La perversidad que campea es de tal magnitud, que en los reducidos centros habilitados para aprovisionarse de alimentos quienes acuden se convertidos en blancos móviles de las fuerzas de ocupación israelíes, imponiendo la disyuntiva de hierro entre morir de hambre o correr el alto riesgo de morir baleado.

Humanismo vs deshumanización supremacista

Se define al genocidio como el “exterminio o eliminación sistemática de un grupo humano por motivo de raza, etnia, religión, política o nacionalidad”, cuando se “trata de actos cometidos con la intención de eliminar a dicho grupo como tal, y no simplemente de atacar a sus miembros individualmente”.

En ese mismo sentido resulta de lo establecido por la Convención para la Prevención y la Sanción del Delito de Genocidio (1948):

“En la presente Convención, se entiende por genocidio cualquiera de los actos siguientes, perpetrados con la intención de destruir, total o parcialmente, a un grupo nacional, étnico, racial o religioso, como tal: 1. Matar a miembros del grupo; 2. Causar daño físico o mental grave a miembros del grupo; 3. Someter deliberadamente al grupo a condiciones de existencia que hayan de acarrear su destrucción física, total o parcial; 4. Imponer medidas destinadas a impedir los nacimientos dentro del grupo; 5. Trasladar forzosamente a niños de un grupo a otro grupo.”

El término “holocausto” refiere, sustancialmente, a similares situaciones dando cuenta de una gran matanza de seres humanos, especialmente por motivos políticos, religiosos o étnicos.

La campaña emprendida en Gaza, paradójicamente, pareciera estar guiada por ignominiosas concepciones de hallar “una solución final” y procurarse “un espacio vital”, que exigen respuestas inmediatas de la comunidad internacional que impidan la masacre en curso y eviten una escalada de finales imprevisibles respecto de lo cual nadie puede sentirse ajeno.

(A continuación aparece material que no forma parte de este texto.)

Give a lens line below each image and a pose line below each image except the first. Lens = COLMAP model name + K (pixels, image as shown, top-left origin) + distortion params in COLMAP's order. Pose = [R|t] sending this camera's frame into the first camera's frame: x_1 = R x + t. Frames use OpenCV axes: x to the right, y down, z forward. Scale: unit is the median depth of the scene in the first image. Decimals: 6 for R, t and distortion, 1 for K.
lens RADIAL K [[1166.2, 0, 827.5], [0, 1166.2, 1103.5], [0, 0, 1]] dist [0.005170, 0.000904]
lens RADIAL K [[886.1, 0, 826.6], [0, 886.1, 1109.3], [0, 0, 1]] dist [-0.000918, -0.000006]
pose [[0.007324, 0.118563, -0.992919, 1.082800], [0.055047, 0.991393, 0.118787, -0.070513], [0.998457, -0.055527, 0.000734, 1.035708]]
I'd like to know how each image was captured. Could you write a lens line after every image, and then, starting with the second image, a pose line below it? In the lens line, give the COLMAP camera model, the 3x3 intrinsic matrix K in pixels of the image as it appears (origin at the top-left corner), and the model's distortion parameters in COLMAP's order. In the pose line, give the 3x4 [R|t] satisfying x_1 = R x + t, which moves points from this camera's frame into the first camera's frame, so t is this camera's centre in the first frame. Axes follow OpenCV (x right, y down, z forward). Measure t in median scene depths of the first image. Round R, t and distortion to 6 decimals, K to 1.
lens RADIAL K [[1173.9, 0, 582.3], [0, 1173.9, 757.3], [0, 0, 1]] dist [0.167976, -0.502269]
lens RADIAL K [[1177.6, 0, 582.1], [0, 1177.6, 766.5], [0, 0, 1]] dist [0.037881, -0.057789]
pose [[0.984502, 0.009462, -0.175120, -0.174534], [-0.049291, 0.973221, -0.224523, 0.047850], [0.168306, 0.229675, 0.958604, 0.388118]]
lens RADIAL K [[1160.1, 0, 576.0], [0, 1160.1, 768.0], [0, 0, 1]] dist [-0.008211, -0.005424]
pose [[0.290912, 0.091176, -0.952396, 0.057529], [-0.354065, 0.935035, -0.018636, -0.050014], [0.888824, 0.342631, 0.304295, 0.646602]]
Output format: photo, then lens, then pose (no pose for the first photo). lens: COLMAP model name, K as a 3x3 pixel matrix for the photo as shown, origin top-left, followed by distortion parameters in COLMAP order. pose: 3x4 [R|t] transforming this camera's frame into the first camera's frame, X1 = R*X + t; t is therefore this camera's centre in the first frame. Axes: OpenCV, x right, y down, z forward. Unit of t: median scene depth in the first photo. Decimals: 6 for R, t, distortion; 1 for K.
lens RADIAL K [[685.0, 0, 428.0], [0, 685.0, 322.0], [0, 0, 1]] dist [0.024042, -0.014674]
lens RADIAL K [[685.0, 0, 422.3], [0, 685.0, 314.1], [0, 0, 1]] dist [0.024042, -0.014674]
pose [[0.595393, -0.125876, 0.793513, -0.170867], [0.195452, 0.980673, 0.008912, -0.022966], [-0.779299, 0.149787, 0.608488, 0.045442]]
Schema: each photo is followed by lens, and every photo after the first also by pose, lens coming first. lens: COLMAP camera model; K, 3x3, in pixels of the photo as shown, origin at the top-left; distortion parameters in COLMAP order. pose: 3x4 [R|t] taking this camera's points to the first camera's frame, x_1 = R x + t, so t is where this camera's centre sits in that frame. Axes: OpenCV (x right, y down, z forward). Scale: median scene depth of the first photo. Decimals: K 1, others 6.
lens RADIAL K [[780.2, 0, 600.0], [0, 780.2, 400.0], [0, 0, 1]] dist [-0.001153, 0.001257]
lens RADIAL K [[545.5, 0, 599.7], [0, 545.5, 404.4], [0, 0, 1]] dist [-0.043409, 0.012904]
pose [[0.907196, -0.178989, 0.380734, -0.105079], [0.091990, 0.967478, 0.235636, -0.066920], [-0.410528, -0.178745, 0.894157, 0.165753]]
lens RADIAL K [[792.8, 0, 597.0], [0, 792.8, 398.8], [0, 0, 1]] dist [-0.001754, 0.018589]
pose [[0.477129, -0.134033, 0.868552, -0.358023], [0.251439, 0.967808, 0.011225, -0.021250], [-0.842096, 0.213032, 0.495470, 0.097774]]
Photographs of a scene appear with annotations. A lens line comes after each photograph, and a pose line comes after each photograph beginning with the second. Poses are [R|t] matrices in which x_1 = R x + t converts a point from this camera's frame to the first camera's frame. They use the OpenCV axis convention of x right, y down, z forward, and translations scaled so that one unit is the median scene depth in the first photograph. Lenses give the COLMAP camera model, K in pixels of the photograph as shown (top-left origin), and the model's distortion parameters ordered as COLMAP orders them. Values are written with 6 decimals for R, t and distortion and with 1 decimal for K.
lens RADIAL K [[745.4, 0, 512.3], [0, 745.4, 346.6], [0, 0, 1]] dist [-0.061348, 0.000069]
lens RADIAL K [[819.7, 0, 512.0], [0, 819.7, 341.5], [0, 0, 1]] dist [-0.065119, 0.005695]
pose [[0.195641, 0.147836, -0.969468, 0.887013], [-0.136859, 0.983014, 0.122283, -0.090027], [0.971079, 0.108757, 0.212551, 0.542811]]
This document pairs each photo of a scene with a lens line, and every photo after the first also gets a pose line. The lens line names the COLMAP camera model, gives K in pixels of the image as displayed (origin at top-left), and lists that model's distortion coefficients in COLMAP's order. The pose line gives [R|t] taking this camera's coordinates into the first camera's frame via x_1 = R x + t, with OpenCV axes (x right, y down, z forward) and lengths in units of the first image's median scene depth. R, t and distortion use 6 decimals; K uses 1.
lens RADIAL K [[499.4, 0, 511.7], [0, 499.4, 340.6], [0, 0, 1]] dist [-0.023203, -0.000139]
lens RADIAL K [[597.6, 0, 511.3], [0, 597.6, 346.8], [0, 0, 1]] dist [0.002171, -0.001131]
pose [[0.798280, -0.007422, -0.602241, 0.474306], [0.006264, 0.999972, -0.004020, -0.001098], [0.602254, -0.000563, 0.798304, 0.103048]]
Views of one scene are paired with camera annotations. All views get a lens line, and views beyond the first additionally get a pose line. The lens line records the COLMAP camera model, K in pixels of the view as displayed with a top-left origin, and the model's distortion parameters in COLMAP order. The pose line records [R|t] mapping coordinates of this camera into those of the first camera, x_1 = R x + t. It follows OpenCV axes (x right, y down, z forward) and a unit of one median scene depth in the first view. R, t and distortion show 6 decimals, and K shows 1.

Quienes nieguen el genocidio en Gaza carecen de autoridad moral para evocar e invocar, críticamente, el único Holocausto que goza de ciudadanía mundial en Occidente. Las complicidades por omisión son tan oprobiosas como los negacionismos especulativos y las indiferencias que, como la famosa reflexión de Bertolt Bretch, también se vuelven sobre aquellos que disfrutaban de una aparente indemnidad circunstancial.